In sala dal 18/05/12 Genere Thriller
Regia J.C. Chandor Con Zachary Quinto, Stanley Tucci, Kevin Spacey, Paul Bettany, Jeremy Irons, Demi Moore
Paese Usa, 2011 Durata 109'
Distribuzione 01 Distribution

►Un racconto quasi astratto per J.C. Chandor che però mostra il virus finanziario che ha causato la crisi economica. Teso, limpido, fertile...

 

Recensione

“I numeri non hanno più senso”, si sente dire in Margin Call, film d'esordio di J.C. Chandor. Ma forse ne hanno così tanto da essere diventati una dittatura, un cappio. Attorno a questa idea, al confine tra uomini e numeri, ruota un'opera che racconta il germe distruttore dell'economia mondiale odierna, ponendosi come versante narrativo del documentario Inside Job.

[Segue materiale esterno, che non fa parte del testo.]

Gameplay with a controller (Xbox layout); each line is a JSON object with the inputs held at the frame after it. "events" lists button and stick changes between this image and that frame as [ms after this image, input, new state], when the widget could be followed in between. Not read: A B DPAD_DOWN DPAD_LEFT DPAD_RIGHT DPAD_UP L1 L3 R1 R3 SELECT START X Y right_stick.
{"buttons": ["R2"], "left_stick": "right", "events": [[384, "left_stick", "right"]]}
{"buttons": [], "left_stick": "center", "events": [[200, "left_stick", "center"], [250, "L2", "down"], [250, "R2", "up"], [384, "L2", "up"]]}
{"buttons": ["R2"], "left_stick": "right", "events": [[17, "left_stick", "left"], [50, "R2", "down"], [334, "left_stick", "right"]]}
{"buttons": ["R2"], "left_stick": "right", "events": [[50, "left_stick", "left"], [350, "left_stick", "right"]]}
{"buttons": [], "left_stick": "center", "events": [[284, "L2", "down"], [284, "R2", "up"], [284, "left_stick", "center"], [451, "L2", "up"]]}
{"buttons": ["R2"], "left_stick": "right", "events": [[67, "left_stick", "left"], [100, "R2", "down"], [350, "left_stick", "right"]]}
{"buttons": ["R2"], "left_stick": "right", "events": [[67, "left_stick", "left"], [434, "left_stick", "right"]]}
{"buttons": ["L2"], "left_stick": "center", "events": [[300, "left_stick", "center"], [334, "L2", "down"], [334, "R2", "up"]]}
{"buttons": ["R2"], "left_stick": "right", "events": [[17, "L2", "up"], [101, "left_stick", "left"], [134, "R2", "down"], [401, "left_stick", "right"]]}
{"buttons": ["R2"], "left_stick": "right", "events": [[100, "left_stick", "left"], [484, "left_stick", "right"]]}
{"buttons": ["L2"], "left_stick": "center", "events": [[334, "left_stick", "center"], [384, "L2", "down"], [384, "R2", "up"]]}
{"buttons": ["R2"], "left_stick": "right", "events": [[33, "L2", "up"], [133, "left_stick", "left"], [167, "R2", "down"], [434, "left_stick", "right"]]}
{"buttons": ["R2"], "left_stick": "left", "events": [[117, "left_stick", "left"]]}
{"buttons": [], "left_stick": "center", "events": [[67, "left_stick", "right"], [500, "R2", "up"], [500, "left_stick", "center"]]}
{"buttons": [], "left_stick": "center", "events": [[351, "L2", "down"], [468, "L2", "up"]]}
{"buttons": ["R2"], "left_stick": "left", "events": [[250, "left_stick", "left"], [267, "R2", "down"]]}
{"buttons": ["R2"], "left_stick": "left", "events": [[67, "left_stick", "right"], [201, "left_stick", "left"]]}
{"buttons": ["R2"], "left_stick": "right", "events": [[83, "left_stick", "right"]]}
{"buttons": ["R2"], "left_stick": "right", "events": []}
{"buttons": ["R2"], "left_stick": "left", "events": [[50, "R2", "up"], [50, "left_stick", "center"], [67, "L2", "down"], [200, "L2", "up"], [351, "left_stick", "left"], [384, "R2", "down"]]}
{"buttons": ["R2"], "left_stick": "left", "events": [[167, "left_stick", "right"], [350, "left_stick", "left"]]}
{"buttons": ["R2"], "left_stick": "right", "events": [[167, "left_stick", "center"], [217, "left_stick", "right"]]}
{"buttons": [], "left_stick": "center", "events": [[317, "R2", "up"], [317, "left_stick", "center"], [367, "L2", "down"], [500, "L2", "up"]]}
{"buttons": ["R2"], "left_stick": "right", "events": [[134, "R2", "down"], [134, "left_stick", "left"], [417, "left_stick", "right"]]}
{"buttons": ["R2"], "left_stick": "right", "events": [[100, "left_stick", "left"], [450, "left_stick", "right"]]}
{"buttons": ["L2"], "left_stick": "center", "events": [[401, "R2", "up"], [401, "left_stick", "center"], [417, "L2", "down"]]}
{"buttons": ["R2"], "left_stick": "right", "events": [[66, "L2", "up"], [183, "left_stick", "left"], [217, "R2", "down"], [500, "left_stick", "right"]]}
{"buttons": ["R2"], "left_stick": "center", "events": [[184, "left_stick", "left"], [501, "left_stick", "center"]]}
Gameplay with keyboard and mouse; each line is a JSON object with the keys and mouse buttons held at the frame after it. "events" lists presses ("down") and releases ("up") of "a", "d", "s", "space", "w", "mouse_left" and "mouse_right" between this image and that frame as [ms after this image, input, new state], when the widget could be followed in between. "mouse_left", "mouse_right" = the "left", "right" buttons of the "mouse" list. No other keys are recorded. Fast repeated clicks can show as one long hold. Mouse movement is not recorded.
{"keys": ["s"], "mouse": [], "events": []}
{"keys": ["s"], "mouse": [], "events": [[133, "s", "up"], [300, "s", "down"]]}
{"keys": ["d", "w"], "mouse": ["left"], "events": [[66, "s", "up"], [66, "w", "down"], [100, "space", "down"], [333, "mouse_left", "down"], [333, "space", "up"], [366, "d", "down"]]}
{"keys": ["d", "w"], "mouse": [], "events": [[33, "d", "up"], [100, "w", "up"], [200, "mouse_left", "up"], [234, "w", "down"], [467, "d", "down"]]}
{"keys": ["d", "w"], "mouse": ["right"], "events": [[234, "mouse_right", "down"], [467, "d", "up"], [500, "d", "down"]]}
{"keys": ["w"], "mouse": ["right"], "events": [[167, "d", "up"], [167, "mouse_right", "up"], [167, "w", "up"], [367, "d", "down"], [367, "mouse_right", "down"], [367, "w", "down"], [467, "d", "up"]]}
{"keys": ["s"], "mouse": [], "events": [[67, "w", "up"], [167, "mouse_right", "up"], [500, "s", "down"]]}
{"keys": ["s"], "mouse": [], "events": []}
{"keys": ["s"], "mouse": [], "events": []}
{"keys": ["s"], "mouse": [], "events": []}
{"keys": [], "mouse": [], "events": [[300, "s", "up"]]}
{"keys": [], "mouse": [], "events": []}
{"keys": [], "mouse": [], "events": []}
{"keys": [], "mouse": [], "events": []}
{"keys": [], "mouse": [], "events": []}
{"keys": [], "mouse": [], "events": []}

Quando in una società finanziaria uno dei dirigenti è licenziato, questi lascia a un suo sottoposto dei file su cui stava lavorando: all'interno, c'è il modello con cui l'azienda gioca in borsa, un modello talmente spregiudicato che i costi superano gli incassi. Come fare per non soccombere? E se le soluzioni fossero peggiori dei mali? Difficile da raccontare la sceneggiatura candidata all'Oscar del regista, base di una specie di thriller economico che poco a poco si apre come un'apocalisse finanziaria.

Parte come una versione seriosa di Tra le nuvole di Reitman e cresce diventando la descrizione astratta - non ci sono nomi veri, date, documentazioni - di un caso esemplare che ha causato l'effetto domino che stiamo vivendo in questo momento (“Così ucciderai il mercato”, si sente), per riflettere al contempo sulle conseguenze delle azioni dei broker e dei papaveri della borsa. Chandor sviluppa il tono del racconto come fosse la descrizione di una catastrofe, di un day after che dura da 4 anni (“Sembra come se ci fossimo appena svegliati”, dichiara uno dei dirigenti dell'azienda), teso e limpido nel suo incedere, fertile nel suo approccio.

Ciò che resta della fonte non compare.